Document extract:
********

But man did they sweat and grunt their way to a lot of good over the past few years, going back to 2010 when Jane McIntosh volunteered to work on a hospital ship in Africa.

Let’s start there.

McIntosh was 56 when, new to Pender and having recently lost husband John to cancer, she signed on for a two-year stint with Mercy Ships, a Christian charity with its Canadian headquarters in Victoria. To raise the money for her expenses, she decided to sell some of the fallen trees on her property.

Enter David Howe. Raised on the Saanich Peninsula, he had moved to Pender after a career as an investment banker that took him to the U.S., Mexico and Europe. That experience had left him pondering the big questions, like world peace. Fine, said his wife, Ina Timmer, but if you want to make a difference, try starting here. (Dave says Ina is the practical one.) So Howe, a strapping six-foot-two, began chopping wood for his neighbours, for free. Rich or poor, it didn’t matter. He liked the work and it meshed with his belief in the concept of service to others.

********

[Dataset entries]
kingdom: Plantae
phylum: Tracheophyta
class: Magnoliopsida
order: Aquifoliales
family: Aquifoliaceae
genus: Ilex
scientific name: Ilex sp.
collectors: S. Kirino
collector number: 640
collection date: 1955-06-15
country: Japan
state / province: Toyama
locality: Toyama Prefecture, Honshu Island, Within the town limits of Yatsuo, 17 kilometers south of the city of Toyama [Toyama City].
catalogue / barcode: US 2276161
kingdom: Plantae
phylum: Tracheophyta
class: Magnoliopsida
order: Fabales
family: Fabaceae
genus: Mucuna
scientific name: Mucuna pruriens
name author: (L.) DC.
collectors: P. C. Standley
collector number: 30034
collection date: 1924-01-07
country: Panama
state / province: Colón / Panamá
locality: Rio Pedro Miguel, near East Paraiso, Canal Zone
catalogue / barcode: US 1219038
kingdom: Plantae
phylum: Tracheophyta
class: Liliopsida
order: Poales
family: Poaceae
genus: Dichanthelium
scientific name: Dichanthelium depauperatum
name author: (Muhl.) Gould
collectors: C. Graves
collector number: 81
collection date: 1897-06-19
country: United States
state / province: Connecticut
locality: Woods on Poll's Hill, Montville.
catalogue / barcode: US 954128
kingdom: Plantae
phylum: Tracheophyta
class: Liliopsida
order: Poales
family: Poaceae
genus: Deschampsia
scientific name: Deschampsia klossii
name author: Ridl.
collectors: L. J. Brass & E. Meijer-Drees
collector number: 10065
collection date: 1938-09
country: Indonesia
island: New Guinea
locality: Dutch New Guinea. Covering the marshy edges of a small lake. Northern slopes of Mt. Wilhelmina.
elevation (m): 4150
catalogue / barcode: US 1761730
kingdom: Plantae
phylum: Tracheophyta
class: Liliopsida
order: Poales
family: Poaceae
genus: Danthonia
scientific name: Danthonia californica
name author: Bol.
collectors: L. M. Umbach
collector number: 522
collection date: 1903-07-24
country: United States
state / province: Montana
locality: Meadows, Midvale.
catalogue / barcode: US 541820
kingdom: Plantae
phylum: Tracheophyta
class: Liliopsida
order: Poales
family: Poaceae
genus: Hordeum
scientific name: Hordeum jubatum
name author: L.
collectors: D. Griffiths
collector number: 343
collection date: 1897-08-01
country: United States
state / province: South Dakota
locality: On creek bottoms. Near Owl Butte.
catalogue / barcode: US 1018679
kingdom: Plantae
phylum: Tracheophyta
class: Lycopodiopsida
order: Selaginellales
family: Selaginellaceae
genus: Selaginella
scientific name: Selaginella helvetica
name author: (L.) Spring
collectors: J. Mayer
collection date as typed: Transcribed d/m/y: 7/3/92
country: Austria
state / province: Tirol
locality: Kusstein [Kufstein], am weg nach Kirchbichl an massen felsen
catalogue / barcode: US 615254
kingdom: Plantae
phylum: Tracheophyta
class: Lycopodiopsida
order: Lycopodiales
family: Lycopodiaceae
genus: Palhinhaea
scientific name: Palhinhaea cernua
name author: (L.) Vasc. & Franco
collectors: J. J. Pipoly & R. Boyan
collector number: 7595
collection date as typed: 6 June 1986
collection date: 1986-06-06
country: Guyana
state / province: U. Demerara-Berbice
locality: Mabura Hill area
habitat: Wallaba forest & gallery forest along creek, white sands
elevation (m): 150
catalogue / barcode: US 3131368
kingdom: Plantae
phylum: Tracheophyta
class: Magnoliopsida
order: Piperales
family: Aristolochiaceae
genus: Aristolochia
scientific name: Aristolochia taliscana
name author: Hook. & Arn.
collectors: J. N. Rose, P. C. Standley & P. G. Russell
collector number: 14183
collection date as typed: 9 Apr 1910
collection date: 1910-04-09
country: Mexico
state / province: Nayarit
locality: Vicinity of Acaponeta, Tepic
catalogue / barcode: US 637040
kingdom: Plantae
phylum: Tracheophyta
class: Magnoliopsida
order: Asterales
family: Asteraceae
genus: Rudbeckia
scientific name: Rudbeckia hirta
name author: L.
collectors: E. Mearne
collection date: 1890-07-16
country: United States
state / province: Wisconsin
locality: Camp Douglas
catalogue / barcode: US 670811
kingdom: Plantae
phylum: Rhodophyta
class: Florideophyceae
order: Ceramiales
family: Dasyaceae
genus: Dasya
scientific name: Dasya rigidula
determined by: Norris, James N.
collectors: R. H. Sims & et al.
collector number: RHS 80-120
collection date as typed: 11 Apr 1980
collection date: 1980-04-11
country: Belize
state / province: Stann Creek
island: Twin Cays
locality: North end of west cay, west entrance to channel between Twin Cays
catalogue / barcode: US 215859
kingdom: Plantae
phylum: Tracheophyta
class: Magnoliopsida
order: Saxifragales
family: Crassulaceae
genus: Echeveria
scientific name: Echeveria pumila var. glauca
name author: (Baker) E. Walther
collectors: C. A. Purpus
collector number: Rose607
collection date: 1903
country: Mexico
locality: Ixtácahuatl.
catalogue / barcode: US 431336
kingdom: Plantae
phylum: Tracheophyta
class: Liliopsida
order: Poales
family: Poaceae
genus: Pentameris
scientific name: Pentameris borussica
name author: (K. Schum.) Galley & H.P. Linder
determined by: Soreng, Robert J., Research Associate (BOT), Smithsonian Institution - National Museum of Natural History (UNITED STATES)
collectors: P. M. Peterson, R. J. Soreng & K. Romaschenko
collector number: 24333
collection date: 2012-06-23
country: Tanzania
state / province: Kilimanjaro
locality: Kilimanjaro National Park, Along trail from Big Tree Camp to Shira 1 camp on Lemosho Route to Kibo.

********

Task instructions:
1. Translate this sentence from the Pender wood-chopping text into Spanish: "He liked the work and it meshed with his belief in the concept of service to others."
2. Write a continuation of the Pender wood-chopping text, picking up after its final sentence.

Task responses:
1. Le gustaba el trabajo y encajaba con su creencia en el concepto de servicio a los demás.

2.
He did this for four years until McIntosh asked him to split her wood. Not only did he do that, but he told other Pender residents that if they really wanted to pay for his wood-chopping, they could send the money to McIntosh’s Mercy Ships work.

Word spread. George and Penny Finkbeiner said they would donate a fallen 200-year-old fir on their property. Another man volunteered to deliver the wood. It grew from there: By the time McIntosh left for Africa, about 20 cords had been chopped.

Then it kept growing: By the time McIntosh got back two years later, the Greenangels Choppers Foundation had been born. About 35 islanders, including a core of up to a dozen choppers, were involved in the ongoing effort, bucking up, splitting and selling. A couple of backhoe operators volunteered to pull timber from the bush. Other volunteers ferried over with full pickup trucks from Mayne Island, then pitched in with the chopping on Pender. Timmer stacked wood and kept the books straight.

Other islanders both donated and bought the wood. Former Alberta cabinet minister Jim Dinning gave up 10 cords worth from his land. Another new arrival from Alberta surrendered the fallen fir and arbutus from his 25-acre property, then bought back the split arbutus for $4,000 — twice the going rate.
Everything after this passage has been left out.